Bobby felt this might be a use of the word ‘surely’ that he hadn’t previously come across.

“I think it’s wise to keep an open mind,” he said.

“Milk Snatcher,” said Irma, solemnly. “Those words stung.”

“I’m sure they did,” replied Bobby, “but I can think of easier ways to take revenge.”

“Such as?”

“She could let a Friesian loose in your garden.”

“Maybe,” said Irma. “Although I bought my council house, and put up a cattle grid. The fact remains, however: there’s a murdering, monstrous killing machine out there; the only agent qualified to stop it is me; and I can’t look it in the leather without a crash trolley and three tanks of oxygen.”

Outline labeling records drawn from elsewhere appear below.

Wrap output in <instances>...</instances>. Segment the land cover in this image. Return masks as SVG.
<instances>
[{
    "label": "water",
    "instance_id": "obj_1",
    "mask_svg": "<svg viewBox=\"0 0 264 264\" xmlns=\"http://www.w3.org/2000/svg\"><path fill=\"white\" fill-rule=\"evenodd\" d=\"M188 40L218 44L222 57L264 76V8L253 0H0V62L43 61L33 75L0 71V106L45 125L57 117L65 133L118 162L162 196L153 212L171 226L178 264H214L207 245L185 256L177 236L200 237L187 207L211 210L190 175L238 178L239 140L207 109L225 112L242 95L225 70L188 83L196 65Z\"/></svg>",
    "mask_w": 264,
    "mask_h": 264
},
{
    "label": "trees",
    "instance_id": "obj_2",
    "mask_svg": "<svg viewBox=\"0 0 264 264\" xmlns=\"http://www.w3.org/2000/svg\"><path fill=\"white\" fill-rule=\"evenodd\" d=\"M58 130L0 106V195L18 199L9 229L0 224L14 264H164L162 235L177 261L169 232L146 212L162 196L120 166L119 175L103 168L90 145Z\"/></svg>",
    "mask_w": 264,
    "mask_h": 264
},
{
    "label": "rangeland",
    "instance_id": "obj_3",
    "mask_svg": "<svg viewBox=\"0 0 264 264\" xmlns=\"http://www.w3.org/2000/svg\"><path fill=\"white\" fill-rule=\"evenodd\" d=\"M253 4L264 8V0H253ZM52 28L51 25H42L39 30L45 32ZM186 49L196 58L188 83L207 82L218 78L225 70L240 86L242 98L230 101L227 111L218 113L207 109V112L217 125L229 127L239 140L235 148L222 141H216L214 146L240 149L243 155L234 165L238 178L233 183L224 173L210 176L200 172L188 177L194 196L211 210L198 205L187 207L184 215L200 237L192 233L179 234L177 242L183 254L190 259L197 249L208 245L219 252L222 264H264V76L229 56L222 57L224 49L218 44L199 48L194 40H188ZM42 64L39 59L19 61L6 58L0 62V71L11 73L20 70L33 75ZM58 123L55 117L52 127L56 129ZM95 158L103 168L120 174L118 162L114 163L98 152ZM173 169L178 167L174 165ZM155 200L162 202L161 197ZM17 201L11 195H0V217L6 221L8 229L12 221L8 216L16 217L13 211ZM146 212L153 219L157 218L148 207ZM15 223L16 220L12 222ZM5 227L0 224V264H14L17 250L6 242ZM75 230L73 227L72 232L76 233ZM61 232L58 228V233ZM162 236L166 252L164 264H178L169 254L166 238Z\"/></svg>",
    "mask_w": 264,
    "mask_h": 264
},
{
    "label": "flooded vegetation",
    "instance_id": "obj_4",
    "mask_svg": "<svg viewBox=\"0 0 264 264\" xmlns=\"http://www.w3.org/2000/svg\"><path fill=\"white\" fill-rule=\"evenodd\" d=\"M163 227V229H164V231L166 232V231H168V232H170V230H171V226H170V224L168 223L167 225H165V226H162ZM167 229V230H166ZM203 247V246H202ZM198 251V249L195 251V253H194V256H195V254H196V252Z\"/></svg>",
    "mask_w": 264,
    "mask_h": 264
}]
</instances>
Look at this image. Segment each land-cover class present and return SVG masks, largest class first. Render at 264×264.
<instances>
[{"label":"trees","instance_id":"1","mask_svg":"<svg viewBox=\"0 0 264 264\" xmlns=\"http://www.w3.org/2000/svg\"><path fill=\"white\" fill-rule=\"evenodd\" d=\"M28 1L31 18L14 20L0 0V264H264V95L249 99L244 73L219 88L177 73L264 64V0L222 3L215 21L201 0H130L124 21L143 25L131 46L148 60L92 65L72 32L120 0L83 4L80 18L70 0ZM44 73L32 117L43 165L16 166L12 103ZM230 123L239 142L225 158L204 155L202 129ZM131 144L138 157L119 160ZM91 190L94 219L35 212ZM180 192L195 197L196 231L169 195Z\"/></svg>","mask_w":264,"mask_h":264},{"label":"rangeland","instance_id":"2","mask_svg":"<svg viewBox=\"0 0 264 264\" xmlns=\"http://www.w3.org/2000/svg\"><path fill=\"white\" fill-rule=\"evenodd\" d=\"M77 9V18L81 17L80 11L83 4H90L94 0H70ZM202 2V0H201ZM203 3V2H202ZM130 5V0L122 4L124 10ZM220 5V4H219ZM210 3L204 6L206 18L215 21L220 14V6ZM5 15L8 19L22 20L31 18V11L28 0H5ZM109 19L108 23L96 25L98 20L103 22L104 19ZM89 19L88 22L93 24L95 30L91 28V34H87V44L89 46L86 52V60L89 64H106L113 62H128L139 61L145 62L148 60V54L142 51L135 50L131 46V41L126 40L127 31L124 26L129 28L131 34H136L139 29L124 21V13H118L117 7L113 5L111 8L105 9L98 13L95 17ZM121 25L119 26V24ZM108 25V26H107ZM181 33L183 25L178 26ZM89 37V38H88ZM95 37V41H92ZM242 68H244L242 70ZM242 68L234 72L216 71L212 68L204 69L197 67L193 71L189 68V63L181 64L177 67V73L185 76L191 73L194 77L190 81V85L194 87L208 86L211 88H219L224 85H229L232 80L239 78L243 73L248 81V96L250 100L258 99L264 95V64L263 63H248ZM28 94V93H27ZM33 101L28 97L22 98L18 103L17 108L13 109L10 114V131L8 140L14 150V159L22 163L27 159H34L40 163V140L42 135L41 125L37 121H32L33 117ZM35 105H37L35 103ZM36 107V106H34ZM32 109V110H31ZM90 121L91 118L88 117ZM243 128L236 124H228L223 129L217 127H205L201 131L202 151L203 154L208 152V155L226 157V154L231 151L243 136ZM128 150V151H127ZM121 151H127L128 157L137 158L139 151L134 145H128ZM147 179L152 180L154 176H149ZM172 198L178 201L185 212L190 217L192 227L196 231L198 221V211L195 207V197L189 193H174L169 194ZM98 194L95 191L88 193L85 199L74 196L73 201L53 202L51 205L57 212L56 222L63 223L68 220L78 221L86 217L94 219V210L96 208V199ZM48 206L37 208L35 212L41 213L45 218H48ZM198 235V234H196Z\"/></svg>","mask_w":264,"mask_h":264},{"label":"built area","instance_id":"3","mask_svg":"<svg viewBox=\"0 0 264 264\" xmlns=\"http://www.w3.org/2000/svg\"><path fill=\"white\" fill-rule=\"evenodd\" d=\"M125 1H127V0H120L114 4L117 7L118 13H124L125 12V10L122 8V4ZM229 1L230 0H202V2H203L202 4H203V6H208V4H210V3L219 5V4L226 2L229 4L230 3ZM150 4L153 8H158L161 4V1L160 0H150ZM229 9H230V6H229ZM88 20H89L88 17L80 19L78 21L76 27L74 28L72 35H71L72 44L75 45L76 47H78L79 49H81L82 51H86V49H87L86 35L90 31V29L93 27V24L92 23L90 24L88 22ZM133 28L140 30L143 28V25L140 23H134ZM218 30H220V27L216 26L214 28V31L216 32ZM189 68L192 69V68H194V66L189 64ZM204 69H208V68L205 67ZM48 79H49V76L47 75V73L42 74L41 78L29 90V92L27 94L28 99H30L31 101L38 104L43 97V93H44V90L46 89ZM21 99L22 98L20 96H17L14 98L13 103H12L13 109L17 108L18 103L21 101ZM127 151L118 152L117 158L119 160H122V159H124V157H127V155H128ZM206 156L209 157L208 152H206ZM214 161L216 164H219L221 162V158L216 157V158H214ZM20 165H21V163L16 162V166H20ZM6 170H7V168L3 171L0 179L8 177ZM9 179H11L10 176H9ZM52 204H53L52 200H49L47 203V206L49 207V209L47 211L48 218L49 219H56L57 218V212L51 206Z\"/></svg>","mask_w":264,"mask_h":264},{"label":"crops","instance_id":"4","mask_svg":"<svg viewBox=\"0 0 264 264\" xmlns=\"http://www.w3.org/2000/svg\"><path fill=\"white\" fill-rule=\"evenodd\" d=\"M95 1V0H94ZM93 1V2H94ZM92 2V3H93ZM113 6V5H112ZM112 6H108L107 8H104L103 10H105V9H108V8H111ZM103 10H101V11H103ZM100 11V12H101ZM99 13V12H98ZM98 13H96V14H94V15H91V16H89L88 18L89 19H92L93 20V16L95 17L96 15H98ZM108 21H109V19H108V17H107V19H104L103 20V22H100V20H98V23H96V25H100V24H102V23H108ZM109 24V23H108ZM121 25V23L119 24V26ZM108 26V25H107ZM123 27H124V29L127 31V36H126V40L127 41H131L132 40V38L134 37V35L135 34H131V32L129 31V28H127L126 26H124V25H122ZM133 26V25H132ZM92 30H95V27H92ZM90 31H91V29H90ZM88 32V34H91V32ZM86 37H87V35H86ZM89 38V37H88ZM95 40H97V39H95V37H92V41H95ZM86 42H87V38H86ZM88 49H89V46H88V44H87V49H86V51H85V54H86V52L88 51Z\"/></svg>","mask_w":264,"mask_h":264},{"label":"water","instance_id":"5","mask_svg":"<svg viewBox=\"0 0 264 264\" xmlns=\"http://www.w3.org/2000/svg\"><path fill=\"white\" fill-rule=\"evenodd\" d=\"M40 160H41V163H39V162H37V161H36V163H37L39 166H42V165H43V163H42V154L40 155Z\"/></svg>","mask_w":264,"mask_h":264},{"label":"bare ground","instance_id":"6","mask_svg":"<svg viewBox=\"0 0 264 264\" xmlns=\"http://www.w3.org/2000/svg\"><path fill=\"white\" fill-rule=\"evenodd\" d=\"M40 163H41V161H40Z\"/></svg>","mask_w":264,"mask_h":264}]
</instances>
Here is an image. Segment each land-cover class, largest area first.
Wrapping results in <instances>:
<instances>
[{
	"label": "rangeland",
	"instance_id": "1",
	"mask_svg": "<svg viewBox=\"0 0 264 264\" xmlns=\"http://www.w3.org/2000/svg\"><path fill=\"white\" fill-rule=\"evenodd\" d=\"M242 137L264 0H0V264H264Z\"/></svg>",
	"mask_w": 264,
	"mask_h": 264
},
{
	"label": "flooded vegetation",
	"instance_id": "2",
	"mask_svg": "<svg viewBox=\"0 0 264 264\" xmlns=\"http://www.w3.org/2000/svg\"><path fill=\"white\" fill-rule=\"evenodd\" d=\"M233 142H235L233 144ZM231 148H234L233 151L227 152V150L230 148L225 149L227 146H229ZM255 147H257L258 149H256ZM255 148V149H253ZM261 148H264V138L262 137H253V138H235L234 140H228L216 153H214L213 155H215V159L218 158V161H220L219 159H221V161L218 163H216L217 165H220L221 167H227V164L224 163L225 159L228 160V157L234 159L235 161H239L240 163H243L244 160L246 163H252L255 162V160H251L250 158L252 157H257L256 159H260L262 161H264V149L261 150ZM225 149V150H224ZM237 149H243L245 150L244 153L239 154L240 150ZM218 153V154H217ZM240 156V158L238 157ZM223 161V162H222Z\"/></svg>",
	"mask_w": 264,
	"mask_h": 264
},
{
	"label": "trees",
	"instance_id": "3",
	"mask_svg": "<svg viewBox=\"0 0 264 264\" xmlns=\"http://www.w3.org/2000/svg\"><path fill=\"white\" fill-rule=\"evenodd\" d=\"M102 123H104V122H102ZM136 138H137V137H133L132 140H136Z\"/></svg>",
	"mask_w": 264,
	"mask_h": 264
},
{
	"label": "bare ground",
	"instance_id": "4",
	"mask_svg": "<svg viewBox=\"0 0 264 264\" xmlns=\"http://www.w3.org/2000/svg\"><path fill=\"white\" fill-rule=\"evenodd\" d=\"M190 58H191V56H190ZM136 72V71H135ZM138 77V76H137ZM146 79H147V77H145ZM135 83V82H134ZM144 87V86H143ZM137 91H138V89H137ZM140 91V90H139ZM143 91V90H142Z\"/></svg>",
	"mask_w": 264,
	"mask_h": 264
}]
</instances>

Bobby sighed. He’d heard some excuses in his time. Mainly from Fatima when he’d found her with thirty-seven empty crisp packets and a cleavage full of crumbs. But this one took the biscuit. As did Fatima, regularly, and with little concern for her waistline. He suspected that Irma’s tales of cows were just a load of bullocks, and she was milking the situation in an effort to butter him up, but he knew that the human mind was a complex machine. He’d been pushed to the brink by a tortoise. Who knows what a cow could do? Looking at the undercover agent in front of him, the parsley garnishing her shoes, and the manure on her trousers, he resolved to give Irma the benefit of the doubt.

“Ok,” he said, reluctantly, “if you tell me what we need to do, I’m willing to do it. Within reason, of course. I’m not scared of cows, but I’m no killer either. At best, I can grill a beefburger to within an inch of its life.”

Irma looked at once relieved, pleased and determined.

“That’s all I need,” she replied.

Bobby wondered if she was planning a barbecue. For a moment, at least. Within seconds, his thoughts were interrupted by a blood-curdling scream.